La petite histoire des mots
Pharmacie (Pharma)

Réunis vendredi dernier en assemblée générale extraordinaire, les actionnaires du géant de la pharma Novartis ont approuvé le projet de séparation d’avec Sandoz, la division du groupe bâlois spécialisée dans les génériques. L’opération sera finalisée ces prochaines semaines. Le mot « pharma » qui désigne les grands groupes pharmaceutiques, est un apocope de « pharmacie ». En linguistique, l’apocope désigne l’action de couper la fin d’un mot, par confort ou par paresse. « Ciné », par exemple, est un apocope de « cinéma » qui est lui-même un apocope de « cinématographe ».
Voilà qui nous amène au substantif « pharmacie » qui a une longue histoire. Le terme « farmacie » est attesté en français dès le début du XIVe siècle. Il nommait alors une purgation à l’aide d’un remède ou d’une drogue. « Pharmacie » prit sa forme grammaticale actuelle à peu près deux siècles plus tard, pour définir la science des remèdes et des médicaments. Le bas-latin « pharmacia », d’où est issu le mot français, définissait, quant à lui, l’ensemble des médicaments. Il avait été emprunté au grec « pharmakon » qui désignait un médicament ou… un poison.
Dans son livre « La chronique médicale », publié en France en 1935, le médecin et historien suisse E.-A. Grandjean-Hirter poussa la recherche étymologique encore plus loin. Selon lui « pharmakon » serait l’assemblage de la racine indo-européenne « pharm », qui signifie « chaud » (d’où serait issu le mot allemand « warm »), et du grec archaïque « akon » qui, dans les poèmes homériques, avait le sens de « remède ». Selon lui, le « remède chaud » des anciens serait donc une décoction aux vertus curatives.
Les étymologistes grecs contemporains ne sont cependant pas tout à fait de son avis. Pour la première partie de « pharmakon », ils penchent plutôt pour la racine égyptienne « pahr » qui voulait peut-être dire « remède » mais désignait surtout « quelque chose de magique ». Notons d’ailleurs que la magicienne Circé, dont Ulysse partagea la couche lors de son long voyage de retour vers Ithaque, était aussi surnommée « polyphármakos » dans le récit d’Homère, c’est-à-dire « experte en toutes drogues ou poisons (propres à opérer de transformations) ». Faut-il rappeler qu’elle avait transformé certains compagnons d’Ulysse en porcs, avant de leur rendre apparence humaine, à la demande de son amant.
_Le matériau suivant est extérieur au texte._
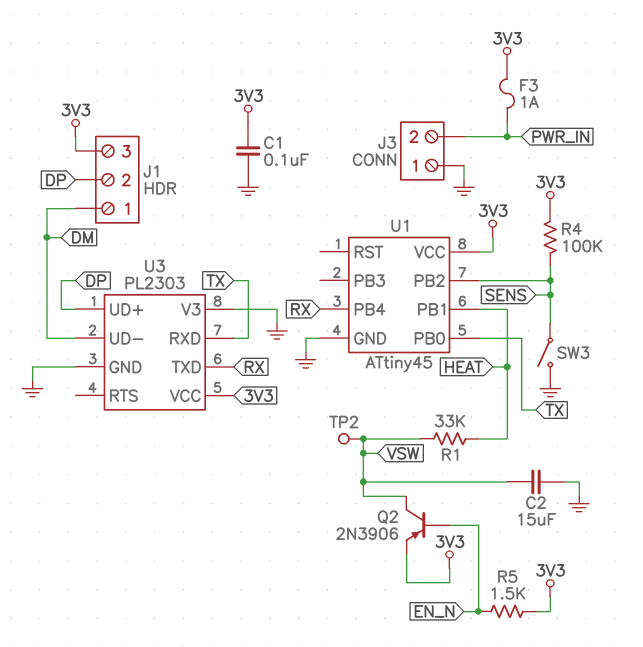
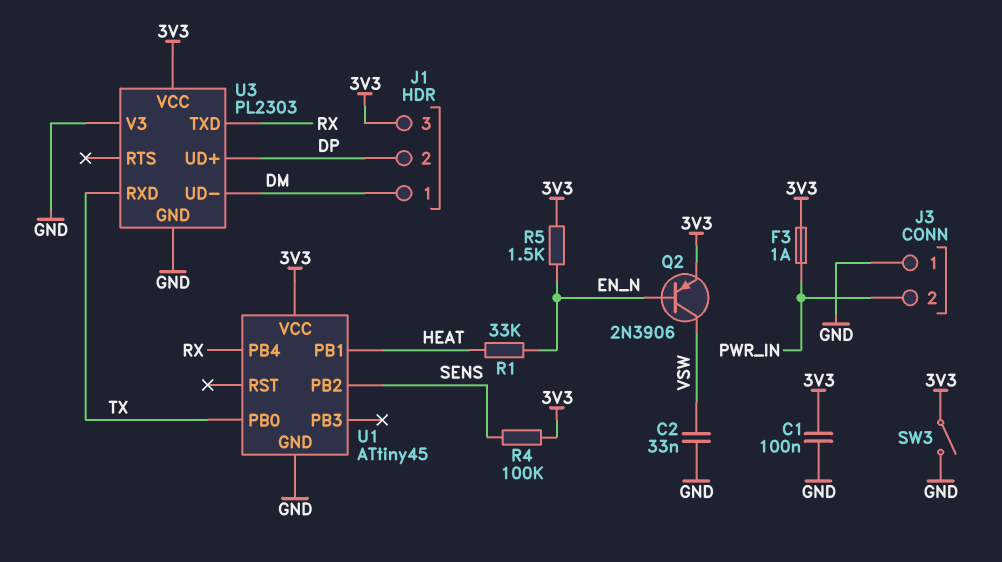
C2: 15uF (GND, VSW) -> 33nF (GND, VSW)
R1: 33k (HEAT, VSW) -> 33k (EN_N, HEAT)
SW3: switch (GND, SENS) -> switch (3V3, GND)
TP2: test point (VSW) -> none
Pour l’anecdote, le docteur Grandjean-Hirter n’était pas seulement féru d’étymologie. Il fut cité dans la Feuille d’Avis de Neuchâtel et du vignoble neuchâtelois, dans son édition du 12 septembre 1932, pour ses recherches sur l’alimentation des hommes préhistoriques. Au risque d’épouvanter les véganes actuels, il y affirmait que nos ancêtres engloutissaient jusqu’à cinq kilos de viande par jour et par personne, et qu’ils chassaient des chevaux, des bisons, des élans et des cerfs qu’ils disputaient aux lions, aux ours, aux panthères et aux hyènes qui, selon lui, infestaient nos forêts.
Dans cette même édition, on trouve aussi une petite annonce promouvant la « Céphaline », produit par Petitat SA, une entreprise pharmaceutique d’Yverdon (pas encore les-Bains), aujourd’hui disparue. Ce remède « sans effets nuisibles » avait parait-il la vertu d’apaiser migraines, douleurs, fièvres, maux de dents, grippe, etc. « Effet merveilleux, sans danger. Fr. 1,75 la boite » , précise la publicité de l’époque.